Friday, November 7, 2008

Readings week 11

Web Search Engines Parts 1 and 2
Search engines compute amazing amounts of information, but the author made it seems as though the components of a search engine are relatively simple. I felt like the hardest part of a search engine to maintain is the space required to process and store all the information. He talked about sorting by relevancy, and his option was the newspaper The Onion. I wondered how exactly a computer program can determine relevancy. If I search for "The Onion" the word "The" will be dropped from the search; but, what about "an" or "some" couldn't these terms be used to determine the context?

OAI Metadata Harvesting
The OAI project sounds really cool, I like the idea a lot.
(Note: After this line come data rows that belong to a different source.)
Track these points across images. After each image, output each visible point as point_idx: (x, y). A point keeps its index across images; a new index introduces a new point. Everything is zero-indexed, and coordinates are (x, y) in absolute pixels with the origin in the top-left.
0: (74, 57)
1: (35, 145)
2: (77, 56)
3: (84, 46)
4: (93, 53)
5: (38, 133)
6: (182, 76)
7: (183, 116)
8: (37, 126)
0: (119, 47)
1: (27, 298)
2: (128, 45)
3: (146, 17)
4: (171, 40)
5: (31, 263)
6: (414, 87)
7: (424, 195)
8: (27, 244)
I think that it is a little ironic though, that archivists have trouble maintaining the data about their institutions and what exactly they are doing. I am excited to see where this project goes in the future. I wonder if the institutions will be able to do a better job of sharing information so that the metadata can be gathered across instutions and made searchable?


The Deep Web
At first I basically understood the deep web, but I couldn't get past my thoughts of child pornographers denying search engine access to their sites. Now I feel as though I have a better understanding of the deep web. I don't understand how Bergman got the information on the data sizes of deep web sites though. I think of something like Blackboard where the content is changed and added to everyday by hundreds and perhaps thousands of universities. Also, if the information is restricted like academic journal sites, how can you claim to be able to predict the size of the database without joining?

1 comment:

Unknown said...

Good point about how this data was gathered ... I was wondering the very same thing.